March 12, 2014
Dear brothers and sisters,
I am taking the good news today from John 10:11-15.
“I am the good shepherd. A good shepherd lays down his life for the sheep. A hired man, who is not a shepherd and whose sheep are not his own, sees a wolf coming and leaves the sheep and runs away, and the wolf catches and scatters them. This is because he works for pay and has no concern for the sheep. I am the good shepherd, and I know mine and mine know me, just as the Father knows me and I know the Father; and I will lay down my life for the sheep.”
Beginning with verse 1 this passage is a direct extension of the story of the blind man as becomes apparent in verse 19. The New Jerome Biblical Commentary points out that the Greek word translated as “good” is closer to meaning “noble” or “ideal” and not as the opposite of bad or in the sense of being proficient at something.
This metaphor of the good shepherd is one of the reasons I enjoy reading the gospel of John so much. John has a way of conveying the intimate nature of God’s love for me that is incomparable. The communion between Jesus and his Father is unlike anything I’ve ever experienced. It is a mutuality, a continuous flowing back and forth, a union that makes Jesus and God indistinguishable one from the other. Of course, that’s what John is describing here. Jesus is telling me that this is the relationship he wants with me as well — the kind of knowing, of intimacy, that is beyond all understanding. The point is that it is not for me to understand; it is for me to simply relax into, to experience in a way that blots everything else out. I think that’s the only way that I can truly “know” God. From what I have read I think that’s the objective of meditation — an emptying of myself so that I can experience the fulness of God and His love for me. That is ridiculously difficult for me, so difficult that I seldom even try. There’s too much to do, too much to think about.

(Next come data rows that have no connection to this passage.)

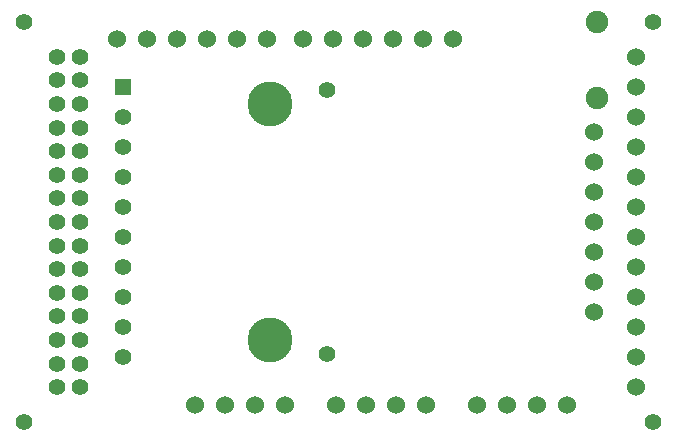
<source format=gbs>
%FSLAX46Y46*%
G04 Gerber Fmt 4.6, Leading zero omitted, Abs format (unit mm)*
G04 Created by KiCad (PCBNEW (2014-jul-16 BZR unknown)-product) date vie 22 ago 2014 20:47:43 CST*
%MOMM*%
G01*
G04 APERTURE LIST*
%ADD10C,0.150000*%
%ADD11R,1.397000X1.397000*%
%ADD12C,1.397000*%
%ADD13C,3.810000*%
%ADD14C,1.422400*%
%ADD15C,1.524000*%
%ADD16C,1.905000*%
%ADD17C,1.400000*%
G04 APERTURE END LIST*
D10*
D11*
X203956920Y-63500000D03*
D12*
X203956920Y-66040000D03*
X203956920Y-68580000D03*
X203956920Y-71120000D03*
X203956920Y-73660000D03*
X203956920Y-76200000D03*
X203956920Y-78740000D03*
X203956920Y-81280000D03*
X203956920Y-83820000D03*
X203956920Y-86360000D03*
D13*
X216461340Y-64930020D03*
X216461340Y-84929980D03*
D14*
X198391780Y-60932060D03*
X200388220Y-60932060D03*
X198391780Y-62931040D03*
X200388220Y-62931040D03*
X198391780Y-64930020D03*
X200388220Y-64930020D03*
X198391780Y-66931540D03*
X200388220Y-66931540D03*
X198391780Y-68930520D03*
X200388220Y-68930520D03*
X198391780Y-70932040D03*
X200388220Y-70932040D03*
X198391780Y-72931020D03*
X200388220Y-72931020D03*
X198391780Y-74930000D03*
X200388220Y-74930000D03*
X198391780Y-76928980D03*
X200388220Y-76928980D03*
X198391780Y-78927960D03*
X200388220Y-78927960D03*
X198391780Y-80929480D03*
X200388220Y-80929480D03*
X198391780Y-82928460D03*
X200388220Y-82928460D03*
X198391780Y-84929980D03*
X200388220Y-84929980D03*
X198391780Y-86928960D03*
X200388220Y-86928960D03*
X198391780Y-88927940D03*
X200388220Y-88927940D03*
D15*
X203454000Y-59436000D03*
X205994000Y-59436000D03*
X208534000Y-59436000D03*
X211074000Y-59436000D03*
X213614000Y-59436000D03*
X216154000Y-59436000D03*
X231902000Y-59436000D03*
X229362000Y-59436000D03*
X226822000Y-59436000D03*
X224282000Y-59436000D03*
X221742000Y-59436000D03*
X219202000Y-59436000D03*
X229616000Y-90424000D03*
X227076000Y-90424000D03*
X224536000Y-90424000D03*
X221996000Y-90424000D03*
X210058000Y-90424000D03*
X212598000Y-90424000D03*
X215138000Y-90424000D03*
X217678000Y-90424000D03*
X241554000Y-90424000D03*
X239014000Y-90424000D03*
X236474000Y-90424000D03*
X233934000Y-90424000D03*
D16*
X244094000Y-57965340D03*
X244094000Y-64411860D03*
D15*
X243840000Y-67310000D03*
X243840000Y-69850000D03*
X243840000Y-72390000D03*
X243840000Y-74930000D03*
X243840000Y-77470000D03*
X243840000Y-80010000D03*
X243840000Y-82550000D03*
X247396000Y-88900000D03*
X247396000Y-86360000D03*
X247396000Y-83820000D03*
X247396000Y-81280000D03*
X247396000Y-78740000D03*
X247396000Y-76200000D03*
X247396000Y-73660000D03*
X247396000Y-71120000D03*
X247396000Y-68580000D03*
X247396000Y-66040000D03*
X247396000Y-63500000D03*
X247396000Y-60960000D03*
D17*
X221259000Y-86080600D03*
X195644000Y-57975500D03*
X195644000Y-91884500D03*
X248856000Y-91884500D03*
X248856000Y-57975500D03*
X221259000Y-63779400D03*
M02*

</source>
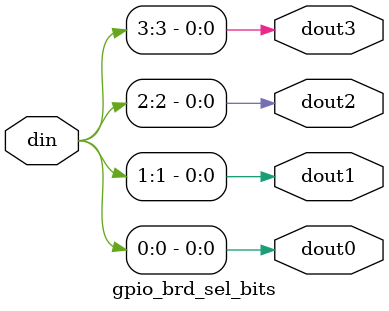
<source format=v>
`timescale 1ns / 1ps
module gpio_brd_sel_bits(
    input	[3:0]	din		,
    output			dout0	,
    output 			dout1	,
    output 			dout2	,
    output 			dout3
    );

assign dout0 = din[0];
assign dout1 = din[1];
assign dout2 = din[2];
assign dout3 = din[3];

endmodule

</source>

Jesus is the good, the ideal, shepherd. He was willing to lay aside his very life for me because he loves me. That’s the ideal that he wants me to follow. He wants me to lay aside all the clutter in my life, to die to life so to speak in order that I can know him, to be in union with him as he is with the Father. It’s a tall order for me, one that I resist. This Lent I have told myself that I am going to spend a few minutes in the morning trying. I may have to awaken a little earlier than usual. Maybe that will allow me to put off the intrusions of life for a few minutes. We’ll see how that goes!